Performance.  A cube's structure and pre-aggregation allows it to provide very fast responses to queries that would have required reading, grouping and summarizing millions of rows of relational star-schema data.  The drilling and slicing and dicing that an analyst would want to perform to explore the data would be immediate using a cube but could have lengthy pauses when using a relational data source.
Drill down functionality.  Many reporting software tools will automatically allow drilling up and down on dimensions with the data source is an OLAP cube.  Some tools, like IBM Cognos' Dimensionally Modeled Relational model will allow you to use their product on a relational source and drill down as if it were OLAP but you would not have the performance gains you would enjoy from a cube.
Availability of software tools.  Some client software reporting tools will only use an OLAP data source for reporting.  These tools are designed for multi-dimensional analysis and use MDX behind the scenes to query the data.
OLAP cube technology will cost more in terms of development, learning and project time but will return benefits in fast response time to analyze large amounts of data.  This capability can result in insights that drive actions and decisions that enable very large organizational productivity, cost saving or revenue increasing gains.

Size of data
The size of the source data and resulting cube is of paramount importance in your choice. Cognos Powercubes have an inherent limit of 2 Gb

cogcurious

Thank you all. A few more out of the above

1)
"Real time reports are useful for tracking call center agents (usually refreshed every 5-10 seconds), inventory stocks (refreshed rate is in minutes), and other scenarios where actionable data is needed.Those systems are never based on the OLTP database, but rather on a secondary dedicated database"

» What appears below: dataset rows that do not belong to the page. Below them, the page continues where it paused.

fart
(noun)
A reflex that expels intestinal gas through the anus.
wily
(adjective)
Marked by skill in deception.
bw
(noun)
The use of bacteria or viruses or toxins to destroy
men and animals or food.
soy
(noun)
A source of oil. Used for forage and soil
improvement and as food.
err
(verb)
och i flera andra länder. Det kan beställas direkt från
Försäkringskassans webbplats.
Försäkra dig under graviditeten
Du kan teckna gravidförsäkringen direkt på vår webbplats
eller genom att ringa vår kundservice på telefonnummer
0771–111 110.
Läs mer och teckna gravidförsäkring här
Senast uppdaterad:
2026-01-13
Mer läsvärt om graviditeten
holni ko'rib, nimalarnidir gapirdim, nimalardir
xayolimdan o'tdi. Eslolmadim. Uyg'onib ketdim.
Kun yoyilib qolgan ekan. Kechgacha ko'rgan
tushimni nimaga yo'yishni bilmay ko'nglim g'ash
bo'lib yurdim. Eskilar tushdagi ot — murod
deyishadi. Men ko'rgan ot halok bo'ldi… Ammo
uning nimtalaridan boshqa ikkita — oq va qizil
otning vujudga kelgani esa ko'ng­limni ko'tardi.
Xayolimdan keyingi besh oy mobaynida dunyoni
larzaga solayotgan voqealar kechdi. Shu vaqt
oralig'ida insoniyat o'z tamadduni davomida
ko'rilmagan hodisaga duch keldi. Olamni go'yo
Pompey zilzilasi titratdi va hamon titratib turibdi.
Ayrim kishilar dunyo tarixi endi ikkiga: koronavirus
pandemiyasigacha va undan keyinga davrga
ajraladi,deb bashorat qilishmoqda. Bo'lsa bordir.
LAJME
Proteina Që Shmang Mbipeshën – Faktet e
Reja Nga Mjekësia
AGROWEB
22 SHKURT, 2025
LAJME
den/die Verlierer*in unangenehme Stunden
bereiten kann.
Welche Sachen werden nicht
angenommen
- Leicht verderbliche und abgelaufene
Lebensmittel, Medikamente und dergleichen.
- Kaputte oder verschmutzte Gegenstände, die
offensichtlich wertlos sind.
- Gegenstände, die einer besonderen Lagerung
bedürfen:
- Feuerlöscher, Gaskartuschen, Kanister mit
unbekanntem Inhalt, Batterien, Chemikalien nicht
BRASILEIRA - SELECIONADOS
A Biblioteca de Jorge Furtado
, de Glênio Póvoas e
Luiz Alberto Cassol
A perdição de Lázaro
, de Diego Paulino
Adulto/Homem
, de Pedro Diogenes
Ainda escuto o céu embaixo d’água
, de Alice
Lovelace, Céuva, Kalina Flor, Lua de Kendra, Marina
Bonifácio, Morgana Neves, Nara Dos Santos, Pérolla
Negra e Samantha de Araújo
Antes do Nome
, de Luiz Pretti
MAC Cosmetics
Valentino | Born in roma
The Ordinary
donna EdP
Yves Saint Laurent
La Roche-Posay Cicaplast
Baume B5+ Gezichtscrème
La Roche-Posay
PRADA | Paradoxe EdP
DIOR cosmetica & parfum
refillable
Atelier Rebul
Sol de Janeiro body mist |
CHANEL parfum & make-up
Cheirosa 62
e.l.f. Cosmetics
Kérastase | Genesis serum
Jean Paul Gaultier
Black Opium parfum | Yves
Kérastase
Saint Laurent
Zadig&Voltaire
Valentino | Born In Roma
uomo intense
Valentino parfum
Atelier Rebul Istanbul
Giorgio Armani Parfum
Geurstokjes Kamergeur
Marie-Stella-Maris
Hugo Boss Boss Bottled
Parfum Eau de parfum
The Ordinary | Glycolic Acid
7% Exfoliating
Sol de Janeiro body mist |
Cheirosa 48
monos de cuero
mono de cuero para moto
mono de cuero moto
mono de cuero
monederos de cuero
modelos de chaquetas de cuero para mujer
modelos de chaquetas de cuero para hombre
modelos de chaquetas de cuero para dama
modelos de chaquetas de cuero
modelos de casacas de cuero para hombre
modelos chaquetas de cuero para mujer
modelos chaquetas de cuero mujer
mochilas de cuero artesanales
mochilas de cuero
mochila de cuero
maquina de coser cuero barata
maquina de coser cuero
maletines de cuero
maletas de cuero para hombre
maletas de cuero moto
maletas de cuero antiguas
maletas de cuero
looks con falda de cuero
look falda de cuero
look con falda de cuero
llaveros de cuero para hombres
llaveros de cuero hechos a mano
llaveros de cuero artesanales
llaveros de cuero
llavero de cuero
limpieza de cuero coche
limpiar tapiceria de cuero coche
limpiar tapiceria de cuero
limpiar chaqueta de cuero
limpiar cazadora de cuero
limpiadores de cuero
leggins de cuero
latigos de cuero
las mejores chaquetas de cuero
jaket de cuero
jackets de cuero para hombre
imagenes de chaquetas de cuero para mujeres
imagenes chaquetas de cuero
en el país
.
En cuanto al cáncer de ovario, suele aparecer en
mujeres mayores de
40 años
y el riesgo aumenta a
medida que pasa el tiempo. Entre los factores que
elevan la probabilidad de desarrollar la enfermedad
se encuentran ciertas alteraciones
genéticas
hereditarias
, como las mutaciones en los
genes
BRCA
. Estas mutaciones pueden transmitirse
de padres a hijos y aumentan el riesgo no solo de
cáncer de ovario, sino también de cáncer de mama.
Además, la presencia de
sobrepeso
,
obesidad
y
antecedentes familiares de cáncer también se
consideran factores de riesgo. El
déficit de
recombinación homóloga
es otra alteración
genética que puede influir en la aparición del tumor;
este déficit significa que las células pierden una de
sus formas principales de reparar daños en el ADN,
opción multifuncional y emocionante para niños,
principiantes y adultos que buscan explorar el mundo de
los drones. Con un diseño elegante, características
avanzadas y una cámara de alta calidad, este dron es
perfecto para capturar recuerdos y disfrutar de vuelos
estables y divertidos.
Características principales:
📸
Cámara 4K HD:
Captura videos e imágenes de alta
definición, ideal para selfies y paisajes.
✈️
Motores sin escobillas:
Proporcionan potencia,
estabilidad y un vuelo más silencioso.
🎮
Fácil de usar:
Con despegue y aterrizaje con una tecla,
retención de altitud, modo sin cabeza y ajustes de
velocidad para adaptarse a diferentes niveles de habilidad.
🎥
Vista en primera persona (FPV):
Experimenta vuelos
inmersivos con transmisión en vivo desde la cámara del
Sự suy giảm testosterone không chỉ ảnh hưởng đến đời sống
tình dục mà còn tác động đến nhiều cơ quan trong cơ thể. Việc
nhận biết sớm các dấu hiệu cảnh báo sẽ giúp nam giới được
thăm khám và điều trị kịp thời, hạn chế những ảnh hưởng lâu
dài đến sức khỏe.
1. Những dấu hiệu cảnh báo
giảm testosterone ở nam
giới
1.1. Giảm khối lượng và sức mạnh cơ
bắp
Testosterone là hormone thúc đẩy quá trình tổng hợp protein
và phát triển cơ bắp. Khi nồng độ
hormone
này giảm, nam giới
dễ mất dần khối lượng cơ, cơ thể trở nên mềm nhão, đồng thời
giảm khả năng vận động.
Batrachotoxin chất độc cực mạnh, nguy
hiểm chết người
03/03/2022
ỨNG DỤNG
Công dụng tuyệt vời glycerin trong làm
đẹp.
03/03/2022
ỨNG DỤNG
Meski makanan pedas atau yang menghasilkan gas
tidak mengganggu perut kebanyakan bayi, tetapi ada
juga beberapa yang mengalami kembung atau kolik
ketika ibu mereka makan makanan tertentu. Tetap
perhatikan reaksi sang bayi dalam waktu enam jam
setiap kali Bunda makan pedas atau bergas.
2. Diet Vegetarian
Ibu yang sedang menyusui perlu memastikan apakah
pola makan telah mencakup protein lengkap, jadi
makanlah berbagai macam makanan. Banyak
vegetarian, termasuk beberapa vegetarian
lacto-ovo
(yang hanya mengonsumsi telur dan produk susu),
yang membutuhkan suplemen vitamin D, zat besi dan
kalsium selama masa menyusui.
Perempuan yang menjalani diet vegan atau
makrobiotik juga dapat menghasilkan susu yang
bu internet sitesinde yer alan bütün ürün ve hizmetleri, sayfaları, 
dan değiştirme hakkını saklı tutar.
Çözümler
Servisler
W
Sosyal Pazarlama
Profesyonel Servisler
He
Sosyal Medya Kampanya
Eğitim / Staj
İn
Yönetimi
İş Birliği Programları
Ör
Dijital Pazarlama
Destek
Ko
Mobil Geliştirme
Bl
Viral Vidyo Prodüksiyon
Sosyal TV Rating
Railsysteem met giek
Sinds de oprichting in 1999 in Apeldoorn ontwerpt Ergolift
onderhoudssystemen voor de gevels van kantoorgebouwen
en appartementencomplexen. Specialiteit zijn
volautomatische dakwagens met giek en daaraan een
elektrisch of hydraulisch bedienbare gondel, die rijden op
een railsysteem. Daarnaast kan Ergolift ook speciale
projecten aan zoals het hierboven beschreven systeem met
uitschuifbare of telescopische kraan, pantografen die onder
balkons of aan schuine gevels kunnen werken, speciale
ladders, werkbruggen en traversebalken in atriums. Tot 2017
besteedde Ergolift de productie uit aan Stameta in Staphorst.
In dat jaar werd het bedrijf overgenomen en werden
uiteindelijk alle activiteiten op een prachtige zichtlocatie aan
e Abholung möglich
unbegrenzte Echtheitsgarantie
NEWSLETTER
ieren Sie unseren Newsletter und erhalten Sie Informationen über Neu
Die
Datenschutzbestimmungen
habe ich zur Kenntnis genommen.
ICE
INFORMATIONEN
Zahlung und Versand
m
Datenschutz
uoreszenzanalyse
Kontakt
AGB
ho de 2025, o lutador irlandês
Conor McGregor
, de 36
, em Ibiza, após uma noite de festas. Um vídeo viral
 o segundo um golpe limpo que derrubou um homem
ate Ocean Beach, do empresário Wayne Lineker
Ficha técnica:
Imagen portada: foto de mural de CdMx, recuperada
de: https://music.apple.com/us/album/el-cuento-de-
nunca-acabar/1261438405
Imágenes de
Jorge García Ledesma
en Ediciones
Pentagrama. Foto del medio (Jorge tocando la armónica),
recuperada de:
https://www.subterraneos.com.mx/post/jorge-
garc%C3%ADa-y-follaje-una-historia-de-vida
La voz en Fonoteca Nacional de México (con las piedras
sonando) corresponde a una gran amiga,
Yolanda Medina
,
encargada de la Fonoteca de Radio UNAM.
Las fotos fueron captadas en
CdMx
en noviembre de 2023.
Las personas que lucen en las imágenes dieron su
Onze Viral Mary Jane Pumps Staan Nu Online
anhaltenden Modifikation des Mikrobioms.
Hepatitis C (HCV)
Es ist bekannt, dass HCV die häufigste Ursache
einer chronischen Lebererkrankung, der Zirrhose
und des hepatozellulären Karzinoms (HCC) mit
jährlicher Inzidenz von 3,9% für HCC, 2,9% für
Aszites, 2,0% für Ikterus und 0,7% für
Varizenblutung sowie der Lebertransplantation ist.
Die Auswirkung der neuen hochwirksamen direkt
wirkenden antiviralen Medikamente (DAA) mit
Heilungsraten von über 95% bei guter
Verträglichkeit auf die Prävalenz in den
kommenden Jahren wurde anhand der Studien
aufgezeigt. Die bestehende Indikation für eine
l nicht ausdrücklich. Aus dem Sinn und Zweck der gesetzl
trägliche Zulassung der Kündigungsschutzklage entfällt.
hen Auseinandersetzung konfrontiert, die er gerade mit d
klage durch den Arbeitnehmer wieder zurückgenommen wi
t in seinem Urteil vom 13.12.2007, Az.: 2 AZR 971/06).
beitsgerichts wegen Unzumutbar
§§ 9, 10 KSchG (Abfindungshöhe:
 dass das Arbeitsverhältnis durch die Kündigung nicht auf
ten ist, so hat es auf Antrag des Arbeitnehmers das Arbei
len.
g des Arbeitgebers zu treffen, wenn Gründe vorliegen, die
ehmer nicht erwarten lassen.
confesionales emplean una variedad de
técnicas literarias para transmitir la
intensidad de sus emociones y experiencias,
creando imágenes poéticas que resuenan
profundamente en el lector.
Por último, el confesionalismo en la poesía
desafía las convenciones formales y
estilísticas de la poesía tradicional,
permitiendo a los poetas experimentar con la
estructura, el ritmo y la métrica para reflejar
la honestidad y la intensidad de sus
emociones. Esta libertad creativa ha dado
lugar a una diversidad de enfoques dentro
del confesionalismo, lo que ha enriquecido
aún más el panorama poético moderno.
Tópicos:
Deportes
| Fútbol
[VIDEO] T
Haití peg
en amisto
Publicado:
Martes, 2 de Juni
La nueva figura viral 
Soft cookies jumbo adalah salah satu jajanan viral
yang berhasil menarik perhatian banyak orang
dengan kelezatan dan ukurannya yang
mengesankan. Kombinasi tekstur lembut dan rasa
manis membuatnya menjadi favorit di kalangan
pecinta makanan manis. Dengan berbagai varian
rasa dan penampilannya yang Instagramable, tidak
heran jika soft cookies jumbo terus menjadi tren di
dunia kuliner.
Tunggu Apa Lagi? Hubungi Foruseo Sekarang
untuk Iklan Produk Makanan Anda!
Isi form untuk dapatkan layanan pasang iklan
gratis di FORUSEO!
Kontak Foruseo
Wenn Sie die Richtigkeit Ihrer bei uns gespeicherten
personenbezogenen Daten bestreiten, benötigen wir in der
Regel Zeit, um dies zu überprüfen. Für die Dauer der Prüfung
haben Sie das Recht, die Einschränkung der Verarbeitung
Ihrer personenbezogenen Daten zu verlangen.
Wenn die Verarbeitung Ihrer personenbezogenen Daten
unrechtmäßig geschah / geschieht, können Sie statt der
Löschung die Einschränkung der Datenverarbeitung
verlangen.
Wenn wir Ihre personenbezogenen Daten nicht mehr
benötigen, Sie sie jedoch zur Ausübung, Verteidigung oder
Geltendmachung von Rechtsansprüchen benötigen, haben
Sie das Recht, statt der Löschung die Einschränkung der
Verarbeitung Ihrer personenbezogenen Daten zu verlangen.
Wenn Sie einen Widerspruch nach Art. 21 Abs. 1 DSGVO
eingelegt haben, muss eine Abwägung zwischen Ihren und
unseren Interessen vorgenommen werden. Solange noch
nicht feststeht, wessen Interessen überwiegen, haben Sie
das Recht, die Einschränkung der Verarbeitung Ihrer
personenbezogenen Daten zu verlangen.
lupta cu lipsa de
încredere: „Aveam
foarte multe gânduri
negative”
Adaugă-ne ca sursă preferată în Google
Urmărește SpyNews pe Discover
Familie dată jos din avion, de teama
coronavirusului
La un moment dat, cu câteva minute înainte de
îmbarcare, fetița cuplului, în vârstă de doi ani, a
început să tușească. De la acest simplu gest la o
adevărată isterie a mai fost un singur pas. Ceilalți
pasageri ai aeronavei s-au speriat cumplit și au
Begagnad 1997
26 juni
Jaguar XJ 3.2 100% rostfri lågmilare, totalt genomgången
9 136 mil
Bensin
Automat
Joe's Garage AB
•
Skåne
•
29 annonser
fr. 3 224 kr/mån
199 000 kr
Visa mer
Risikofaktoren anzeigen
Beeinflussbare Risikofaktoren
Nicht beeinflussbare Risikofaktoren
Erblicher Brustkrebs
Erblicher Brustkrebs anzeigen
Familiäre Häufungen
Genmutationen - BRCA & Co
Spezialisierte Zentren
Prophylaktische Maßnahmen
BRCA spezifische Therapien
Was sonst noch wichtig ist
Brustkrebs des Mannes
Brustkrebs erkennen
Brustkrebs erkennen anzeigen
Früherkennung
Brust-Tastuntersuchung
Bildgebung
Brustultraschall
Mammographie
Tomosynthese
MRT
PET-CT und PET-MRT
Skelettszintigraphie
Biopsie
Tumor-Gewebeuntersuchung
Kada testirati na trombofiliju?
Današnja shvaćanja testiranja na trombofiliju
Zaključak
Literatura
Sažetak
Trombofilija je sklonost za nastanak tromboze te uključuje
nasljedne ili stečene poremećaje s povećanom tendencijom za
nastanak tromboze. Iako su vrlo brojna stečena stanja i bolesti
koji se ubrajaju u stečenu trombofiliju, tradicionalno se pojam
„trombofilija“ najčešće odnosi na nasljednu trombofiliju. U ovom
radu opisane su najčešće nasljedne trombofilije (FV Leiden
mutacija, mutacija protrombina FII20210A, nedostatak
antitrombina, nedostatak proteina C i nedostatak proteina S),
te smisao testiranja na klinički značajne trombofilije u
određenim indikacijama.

By Secondary dedicated database, do you mean ODS?


2) Is it ok to have some descriptive column in a dimensional report, say "Job title description".

3) Can a dimensional report run into thousands of rows? From what you guys have mentioned above summary/dimensional report has nothing to do with number of rows rather then the level of detail in a report in terms of say columns

CognosPaul

Real time monitoring is a little outside my area of expertise. From what (very) little I understand there is software that monitors event logs and inserts rows as the events happen.

A dimensional report works by slicing numeric values inside a crosstab (lists are treated almost like crosstabs, but with measures in the columns, graphs are treated exactly like crosstabs). The number returned is the intersection of the row member, column member, measure, and any slicers. The values displayed in the rows or columns does not necessarily have to be the caption of the member. You could display one or more of the attributes of that member instead, short name, member description, category code. If the description is a lot of text, you might want to just show the title and display the description in a tooltip.

Cubes can return as many rows as you have members in your hierarchy. The problem is when you try to nest many different levels. Cubes will create crossjoins between the hierarchies, easily resulting in billions of rows. I recommend reading Writing Efficient OLAP Queries.

cogcurious

Another, If i am reporting at the lowest levels(months,city) in the dimensions, would my report be slower than if the report is that on the highest level(year, country etc) in the cube?

CognosPaul

Yes, if only because of the additional time needed to pull the data from the cube and render it on the page.

cogcurious

Why does it need more time? Is it because of where the data is placed in the cube? Just wondering about the exact reason.

CognosPaul

The extra delay is a simple factor of increased data throughput. Variables could depend on how fast your network is, hard disk speed, and how many months/cities vs years/countries you have in your cube.

A simple report that shows 5 countries by 10 years might take 100 milliseconds to process plus 50 milliseconds to transfer from the cube to the Cognos server plus another half second to render. If you show the cities by months (500 cities * 120 months) the processing should still take only a few hundred milliseconds, but transferring the data to Cognos takes time, plus the time it takes Cognos to render all of the cells.

Practically the difference is minimal.